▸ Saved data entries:
----------------------------------------
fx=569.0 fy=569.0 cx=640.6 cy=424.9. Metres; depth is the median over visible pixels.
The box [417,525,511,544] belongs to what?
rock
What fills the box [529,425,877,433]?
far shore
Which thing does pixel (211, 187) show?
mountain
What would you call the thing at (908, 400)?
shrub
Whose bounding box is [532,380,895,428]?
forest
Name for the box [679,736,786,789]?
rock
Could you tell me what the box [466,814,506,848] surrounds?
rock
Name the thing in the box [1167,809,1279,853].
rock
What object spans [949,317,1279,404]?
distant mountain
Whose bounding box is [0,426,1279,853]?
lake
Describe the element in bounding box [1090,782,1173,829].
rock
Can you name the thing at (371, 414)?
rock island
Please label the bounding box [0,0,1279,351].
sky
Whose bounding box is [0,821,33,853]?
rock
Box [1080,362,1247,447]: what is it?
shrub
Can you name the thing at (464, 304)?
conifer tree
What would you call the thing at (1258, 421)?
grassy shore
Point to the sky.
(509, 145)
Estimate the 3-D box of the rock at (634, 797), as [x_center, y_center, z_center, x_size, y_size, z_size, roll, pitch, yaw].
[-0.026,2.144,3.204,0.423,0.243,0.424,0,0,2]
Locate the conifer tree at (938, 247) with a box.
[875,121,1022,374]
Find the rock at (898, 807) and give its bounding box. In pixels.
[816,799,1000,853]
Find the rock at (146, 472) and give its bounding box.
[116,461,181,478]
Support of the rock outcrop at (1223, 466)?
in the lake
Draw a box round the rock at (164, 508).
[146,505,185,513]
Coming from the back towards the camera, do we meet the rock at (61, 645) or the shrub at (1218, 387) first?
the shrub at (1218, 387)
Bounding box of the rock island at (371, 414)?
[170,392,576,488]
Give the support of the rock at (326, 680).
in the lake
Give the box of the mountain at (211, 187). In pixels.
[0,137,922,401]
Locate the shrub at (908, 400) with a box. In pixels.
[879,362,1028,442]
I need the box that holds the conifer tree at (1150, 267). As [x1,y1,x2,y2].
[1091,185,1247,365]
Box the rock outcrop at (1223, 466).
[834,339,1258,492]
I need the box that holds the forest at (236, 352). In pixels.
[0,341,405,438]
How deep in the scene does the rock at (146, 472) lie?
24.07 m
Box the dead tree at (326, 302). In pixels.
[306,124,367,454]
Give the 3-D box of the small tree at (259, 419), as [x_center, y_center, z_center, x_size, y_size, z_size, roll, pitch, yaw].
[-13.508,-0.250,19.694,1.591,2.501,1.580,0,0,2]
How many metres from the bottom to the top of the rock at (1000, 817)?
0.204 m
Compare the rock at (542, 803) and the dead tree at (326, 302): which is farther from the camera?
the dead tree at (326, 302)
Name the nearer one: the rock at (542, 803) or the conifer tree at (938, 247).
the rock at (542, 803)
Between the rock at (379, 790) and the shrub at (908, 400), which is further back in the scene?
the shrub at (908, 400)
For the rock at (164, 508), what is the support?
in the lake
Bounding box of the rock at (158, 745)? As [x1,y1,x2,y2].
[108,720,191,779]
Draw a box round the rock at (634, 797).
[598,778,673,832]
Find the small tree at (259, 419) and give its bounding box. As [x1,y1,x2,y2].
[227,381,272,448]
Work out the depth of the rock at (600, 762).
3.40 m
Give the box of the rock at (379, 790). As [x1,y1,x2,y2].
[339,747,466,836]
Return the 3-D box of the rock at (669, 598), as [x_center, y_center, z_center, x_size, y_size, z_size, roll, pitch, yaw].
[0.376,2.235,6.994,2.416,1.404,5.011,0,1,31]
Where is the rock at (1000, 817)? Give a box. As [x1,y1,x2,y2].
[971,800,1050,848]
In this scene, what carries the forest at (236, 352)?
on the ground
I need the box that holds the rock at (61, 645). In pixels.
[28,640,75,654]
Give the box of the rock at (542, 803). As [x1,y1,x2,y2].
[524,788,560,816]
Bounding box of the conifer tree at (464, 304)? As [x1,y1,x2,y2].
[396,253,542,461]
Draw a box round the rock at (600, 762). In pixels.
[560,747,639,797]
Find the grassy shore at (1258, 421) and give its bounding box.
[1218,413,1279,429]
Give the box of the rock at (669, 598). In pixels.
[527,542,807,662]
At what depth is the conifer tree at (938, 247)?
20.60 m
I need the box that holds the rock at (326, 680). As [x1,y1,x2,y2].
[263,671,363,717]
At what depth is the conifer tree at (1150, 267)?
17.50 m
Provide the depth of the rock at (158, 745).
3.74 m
----------------------------------------
▸ Exercise prompt:
Every line from the one with "I need the box that holds the rock at (326, 680)." through the last line of the records above should be returned exactly, please, and no others.

▸ Response to the task:
I need the box that holds the rock at (326, 680). As [x1,y1,x2,y2].
[263,671,363,717]
At what depth is the conifer tree at (1150, 267)?
17.50 m
Provide the depth of the rock at (158, 745).
3.74 m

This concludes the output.